• **EXTRACTED MATERIAL**:
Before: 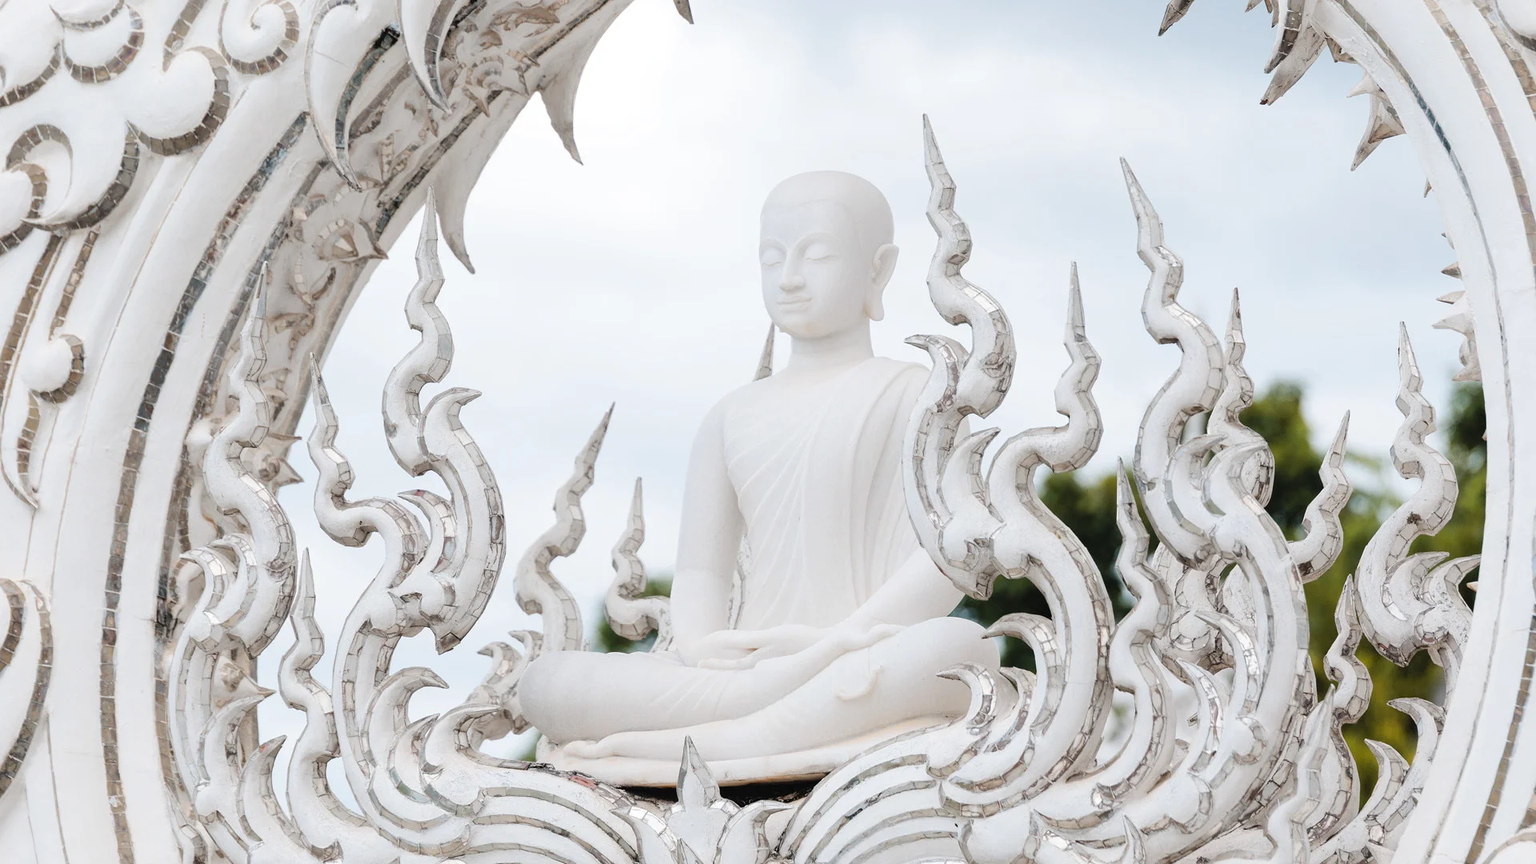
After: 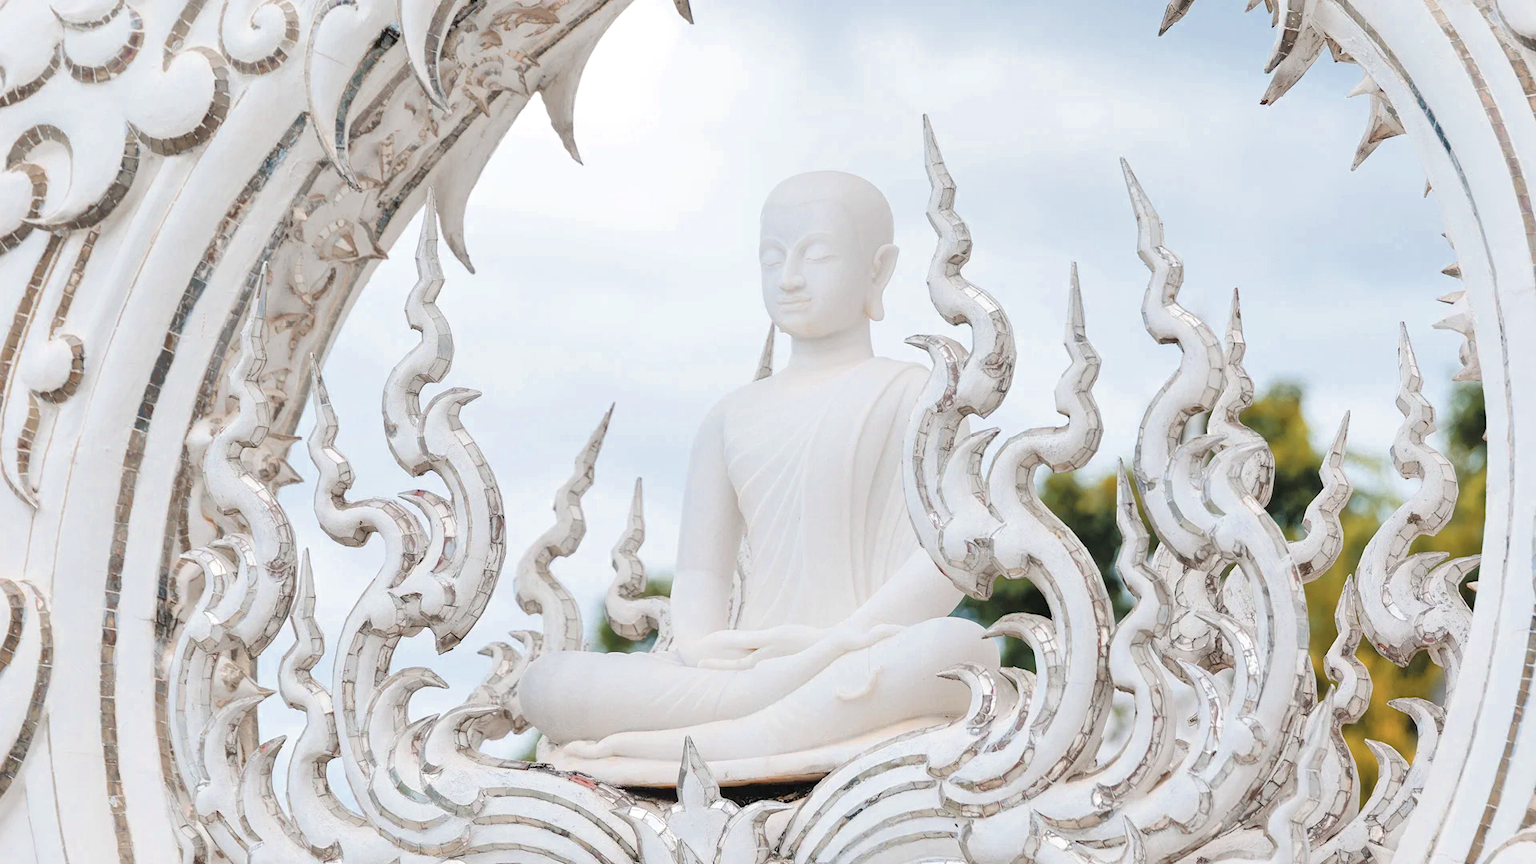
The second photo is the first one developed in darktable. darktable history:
color zones: curves: ch0 [(0, 0.473) (0.001, 0.473) (0.226, 0.548) (0.4, 0.589) (0.525, 0.54) (0.728, 0.403) (0.999, 0.473) (1, 0.473)]; ch1 [(0, 0.619) (0.001, 0.619) (0.234, 0.388) (0.4, 0.372) (0.528, 0.422) (0.732, 0.53) (0.999, 0.619) (1, 0.619)]; ch2 [(0, 0.547) (0.001, 0.547) (0.226, 0.45) (0.4, 0.525) (0.525, 0.585) (0.8, 0.511) (0.999, 0.547) (1, 0.547)]
color balance rgb: perceptual saturation grading › global saturation 25%, global vibrance 20%
tone equalizer: -7 EV 0.15 EV, -6 EV 0.6 EV, -5 EV 1.15 EV, -4 EV 1.33 EV, -3 EV 1.15 EV, -2 EV 0.6 EV, -1 EV 0.15 EV, mask exposure compensation -0.5 EV
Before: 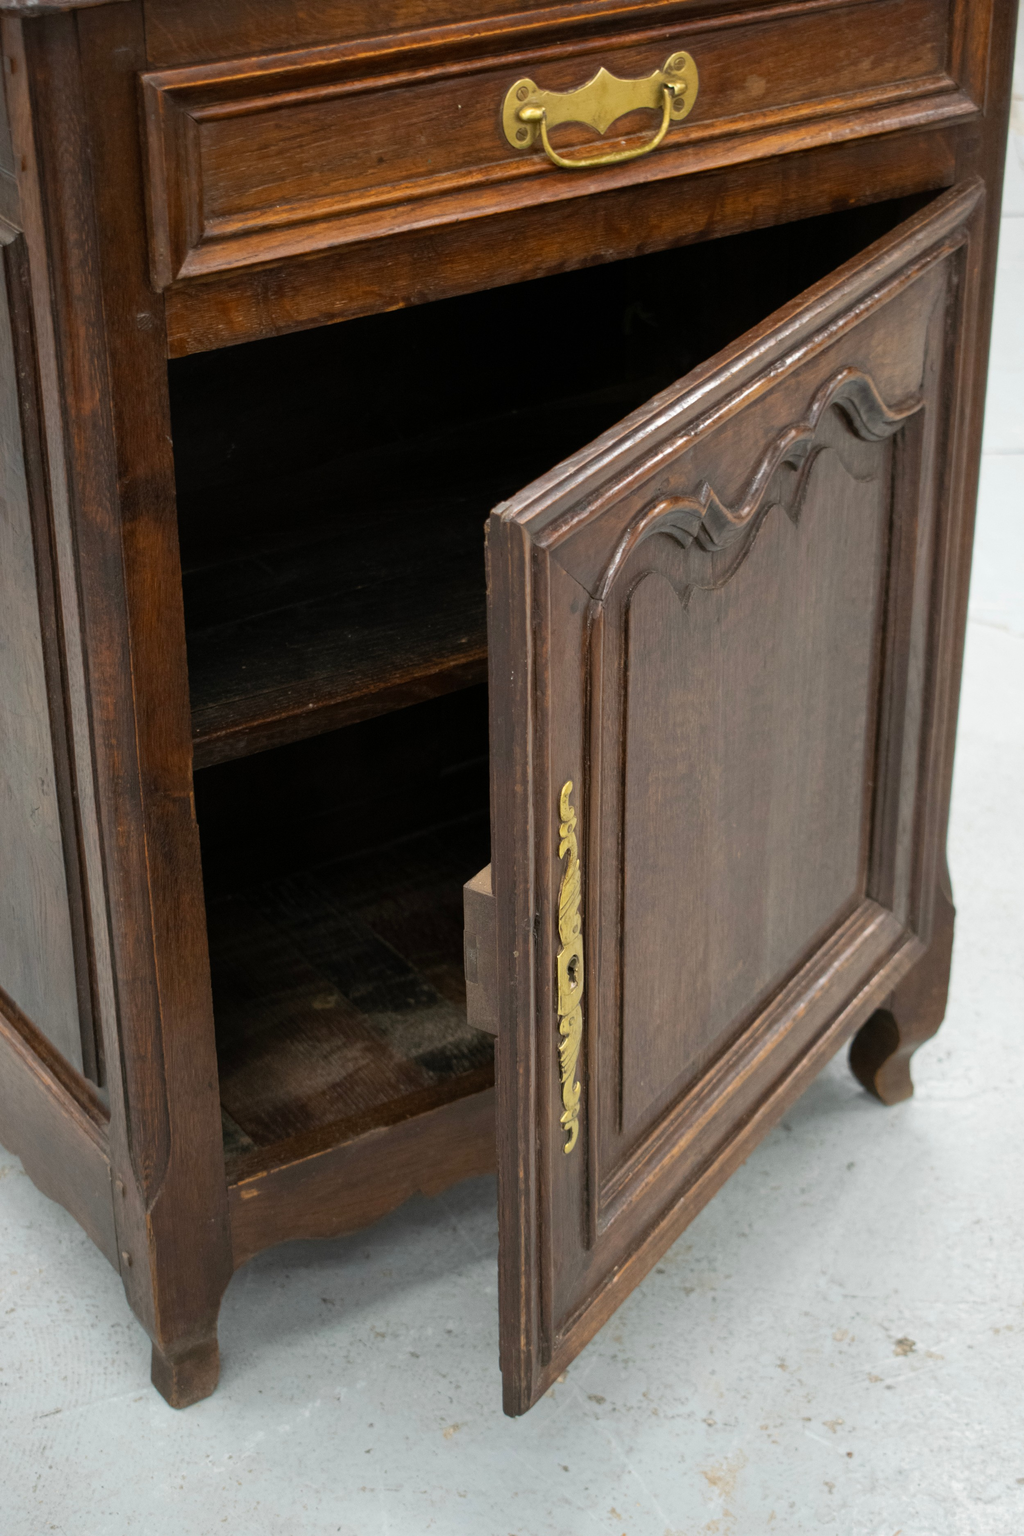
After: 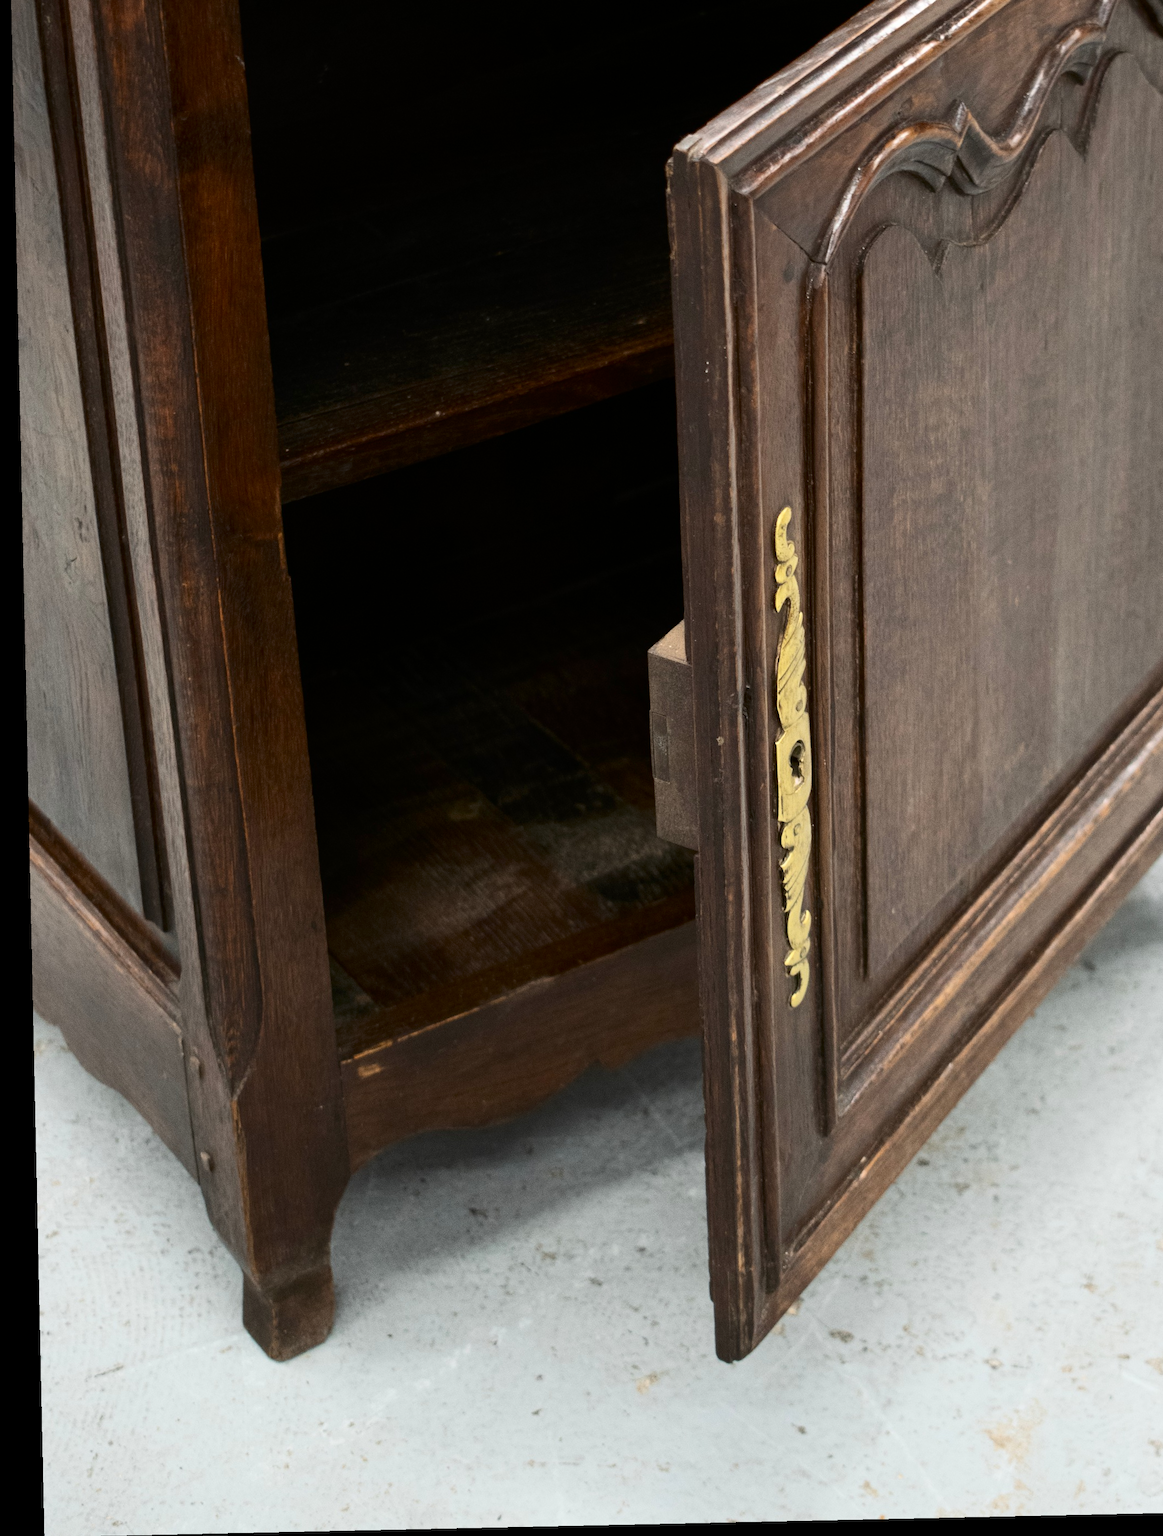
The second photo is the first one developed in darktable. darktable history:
rotate and perspective: rotation -1.24°, automatic cropping off
contrast brightness saturation: contrast 0.28
crop: top 26.531%, right 17.959%
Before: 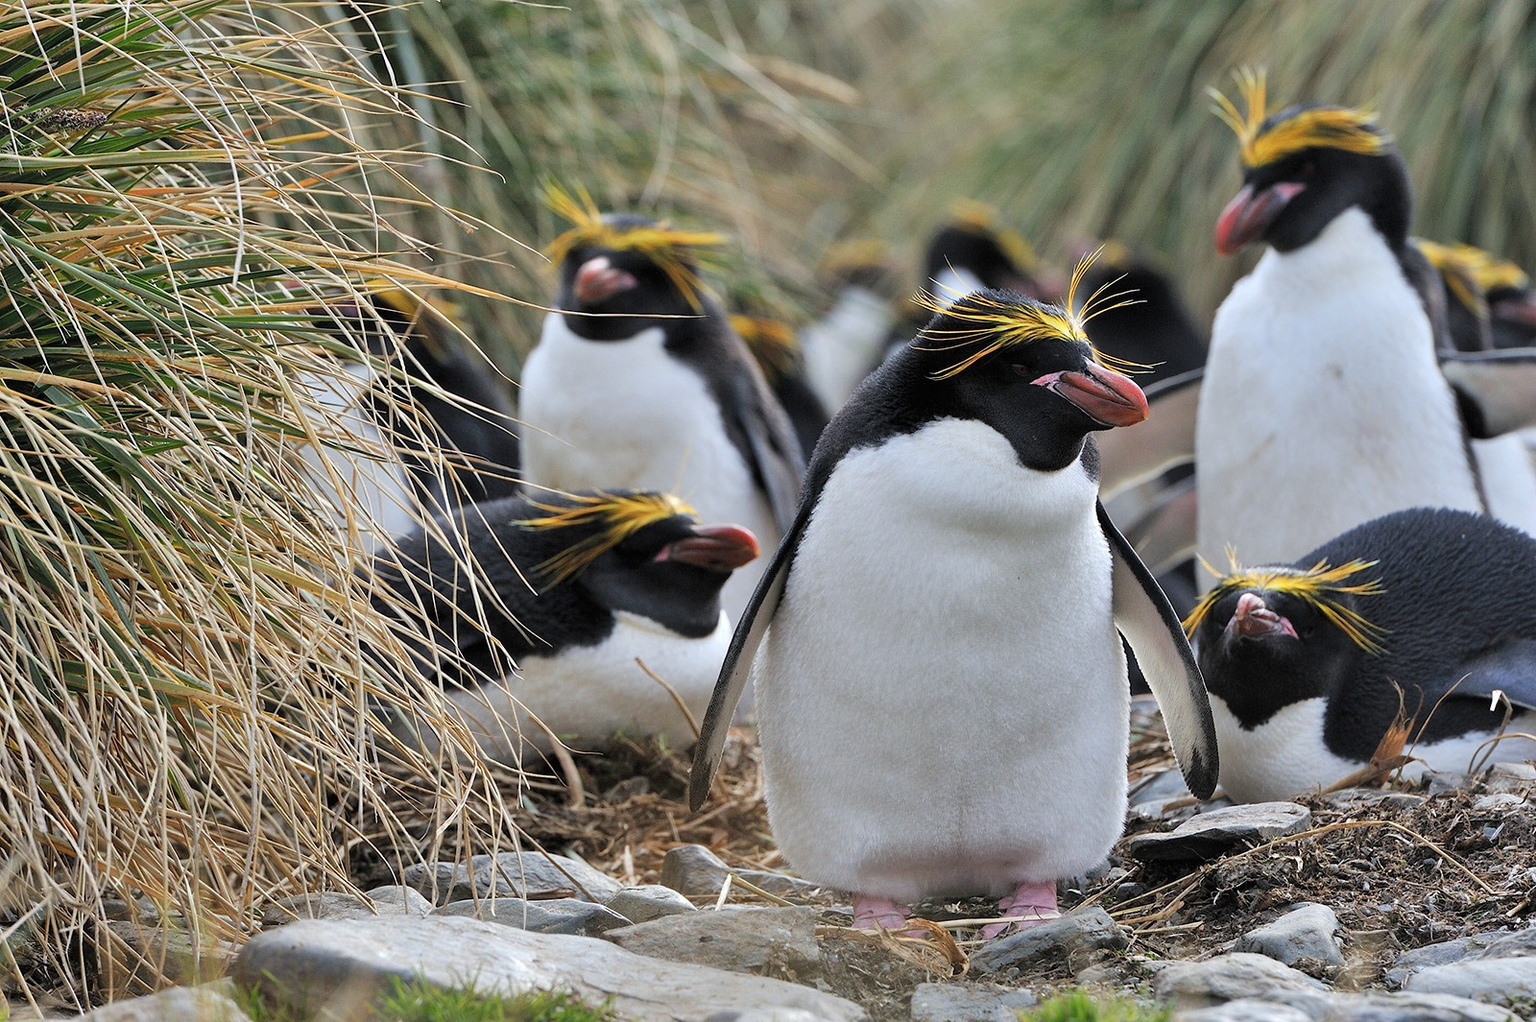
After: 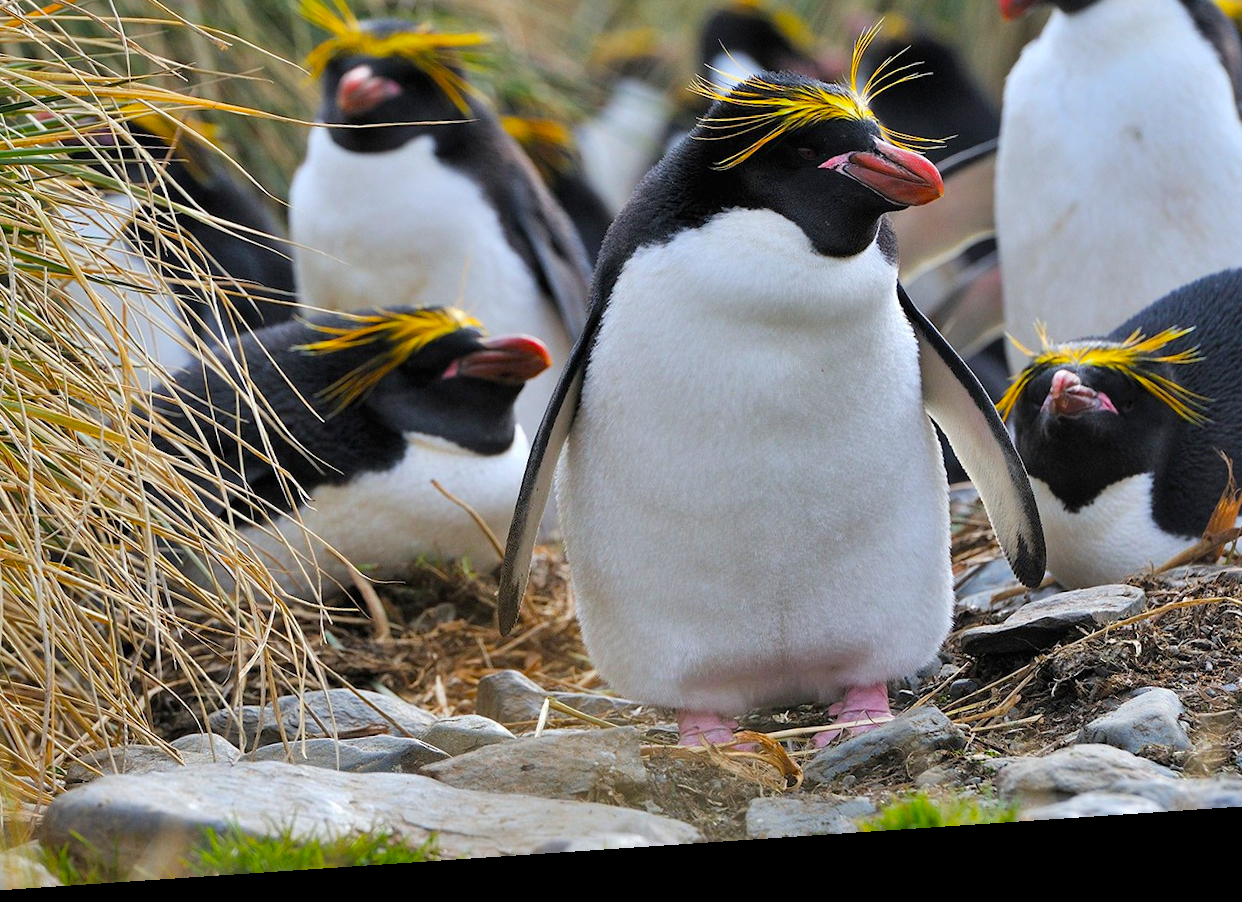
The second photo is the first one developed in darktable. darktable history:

• **WHAT TO DO**:
Rewrite the lines of the data above with every "developed" changed to "edited", keeping everything else the same. Leave the pictures out.

• **CORRECT OUTPUT**:
Before: 
After: 
The second photo is the first one edited in darktable. darktable history:
color zones: curves: ch0 [(0, 0.473) (0.001, 0.473) (0.226, 0.548) (0.4, 0.589) (0.525, 0.54) (0.728, 0.403) (0.999, 0.473) (1, 0.473)]; ch1 [(0, 0.619) (0.001, 0.619) (0.234, 0.388) (0.4, 0.372) (0.528, 0.422) (0.732, 0.53) (0.999, 0.619) (1, 0.619)]; ch2 [(0, 0.547) (0.001, 0.547) (0.226, 0.45) (0.4, 0.525) (0.525, 0.585) (0.8, 0.511) (0.999, 0.547) (1, 0.547)]
color balance rgb: perceptual saturation grading › global saturation 25%, global vibrance 20%
tone equalizer: -7 EV 0.15 EV, -6 EV 0.6 EV, -5 EV 1.15 EV, -4 EV 1.33 EV, -3 EV 1.15 EV, -2 EV 0.6 EV, -1 EV 0.15 EV, mask exposure compensation -0.5 EV
Before: 
After: 
The second photo is the first one edited in darktable. darktable history:
rotate and perspective: rotation -1.24°, automatic cropping off
contrast brightness saturation: contrast 0.28
crop: top 26.531%, right 17.959%
Before: 
After: 
The second photo is the first one edited in darktable. darktable history:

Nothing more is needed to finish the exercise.